Speaking on American television, he also said the United Nations can have a role in bringing assistance to the Iraqi people.
Mr Wolfowitz spoke of an interim authority
Mr Wolfowitz has been heavily involved in the planning for a post-war Iraq, a topic that is attracting growing interest and controversy.
In a series of American television interviews, he set out some of the steps that are likely to take place.
Setting up a new Iraqi government, he said, would take longer than it took the Kurds to set up a self-governing area in the north after the 1991 Gulf War.
But he insisted the aim would be to move as quickly as possible.

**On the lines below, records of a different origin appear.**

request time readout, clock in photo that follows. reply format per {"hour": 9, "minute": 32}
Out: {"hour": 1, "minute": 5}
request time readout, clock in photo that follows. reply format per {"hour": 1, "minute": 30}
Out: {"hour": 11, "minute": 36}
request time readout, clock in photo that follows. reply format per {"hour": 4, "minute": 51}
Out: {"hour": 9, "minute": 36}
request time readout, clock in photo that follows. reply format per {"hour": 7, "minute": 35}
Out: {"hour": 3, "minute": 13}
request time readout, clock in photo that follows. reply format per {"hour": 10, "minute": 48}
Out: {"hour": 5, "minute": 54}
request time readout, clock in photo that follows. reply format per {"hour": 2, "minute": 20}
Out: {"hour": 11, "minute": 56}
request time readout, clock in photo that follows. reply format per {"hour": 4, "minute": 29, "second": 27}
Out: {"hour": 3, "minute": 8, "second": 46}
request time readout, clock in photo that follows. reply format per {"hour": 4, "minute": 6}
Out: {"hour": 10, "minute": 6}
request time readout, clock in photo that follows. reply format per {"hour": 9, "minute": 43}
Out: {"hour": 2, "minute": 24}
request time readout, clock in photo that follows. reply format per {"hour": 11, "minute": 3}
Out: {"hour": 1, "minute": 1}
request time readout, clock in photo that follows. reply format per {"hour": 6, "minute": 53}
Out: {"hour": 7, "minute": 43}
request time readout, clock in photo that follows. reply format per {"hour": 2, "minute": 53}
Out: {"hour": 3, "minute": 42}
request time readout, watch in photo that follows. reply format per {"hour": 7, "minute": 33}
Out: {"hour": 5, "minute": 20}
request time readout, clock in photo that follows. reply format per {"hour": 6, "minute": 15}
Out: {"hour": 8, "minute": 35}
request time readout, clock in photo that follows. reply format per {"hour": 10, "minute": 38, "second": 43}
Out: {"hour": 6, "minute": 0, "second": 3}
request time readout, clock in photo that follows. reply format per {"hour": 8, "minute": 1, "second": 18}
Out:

"We have spoken with Iraqis inside and outside the country about this notion of an interim authority that would be a bridge from our initial administration to an eventual government that represents Iraqi people," he said.
Mr Wolfowitz suggested the Americans would start immediately to try to establish basic administration and services in the country.
Among the issues provoking most debate within the administration and with America's coalition partners is the potential role of the UN.
Mr Wolfowitz, one of the more hardline members of the administration, seemed to play down that role.
He said the UN could help with aid and reconstruction but that the US goal was not to transfer government control in Iraq to another external body.